* **Work item**
Below this line are records; write out exactly the lines from the one containing "f_number: 2.3" through the one containing "exposure_s: 1/120", with the pictures left out.

___ Data supplied

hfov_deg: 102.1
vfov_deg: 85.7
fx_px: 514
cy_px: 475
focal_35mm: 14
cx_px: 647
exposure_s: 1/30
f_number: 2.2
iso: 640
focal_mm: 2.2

______
___ Data supplied

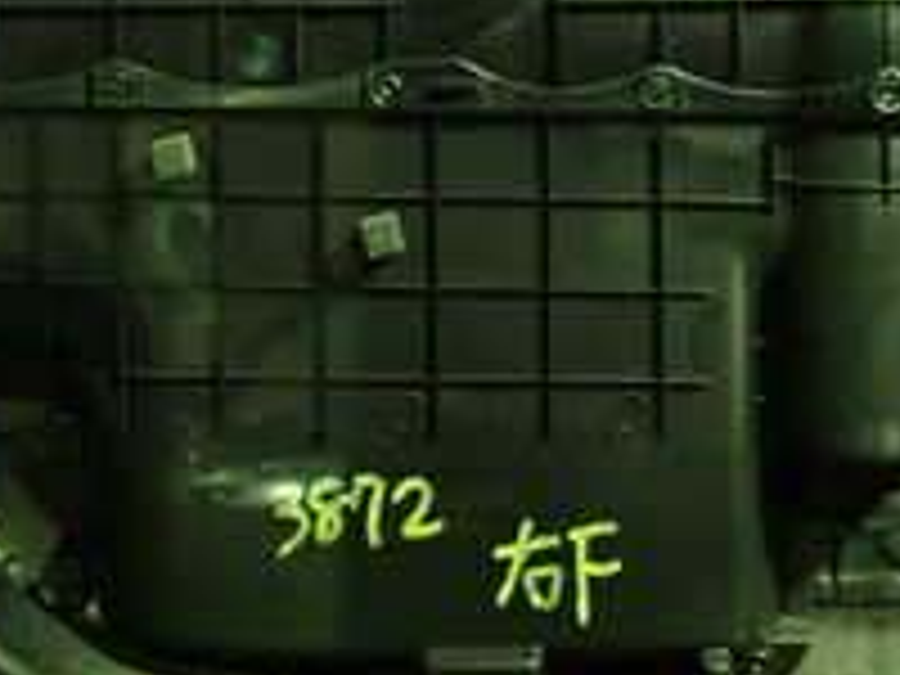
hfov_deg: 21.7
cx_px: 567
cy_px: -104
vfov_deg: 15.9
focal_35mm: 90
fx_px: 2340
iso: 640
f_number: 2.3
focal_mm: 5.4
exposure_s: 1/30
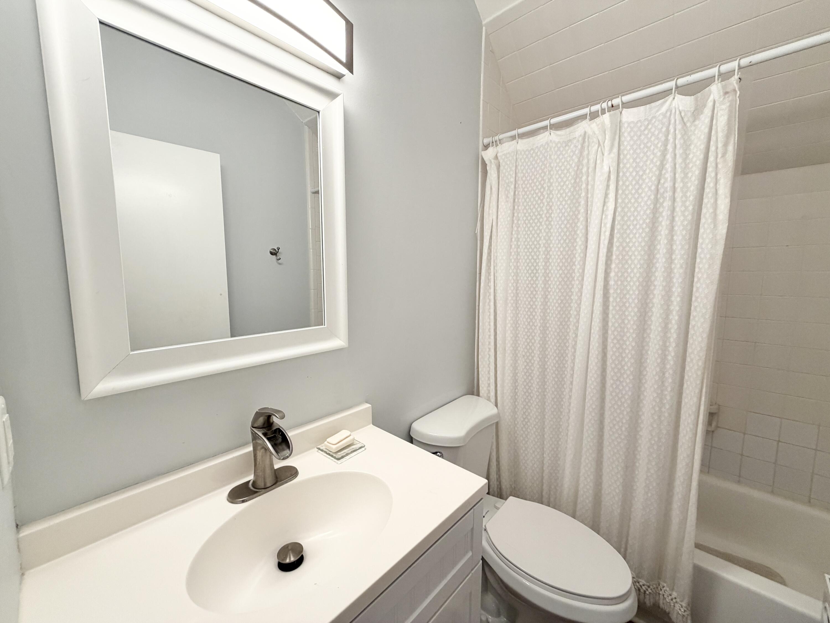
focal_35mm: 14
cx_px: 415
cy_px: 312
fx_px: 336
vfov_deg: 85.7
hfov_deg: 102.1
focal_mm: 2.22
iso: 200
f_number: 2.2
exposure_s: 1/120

______

* **Exercise answer**
f_number: 2.3
focal_mm: 5.4
exposure_s: 1/30
focal_35mm: 14
cx_px: 415
cy_px: 312
fx_px: 336
vfov_deg: 85.7
hfov_deg: 102.1
focal_mm: 2.22
iso: 200
f_number: 2.2
exposure_s: 1/120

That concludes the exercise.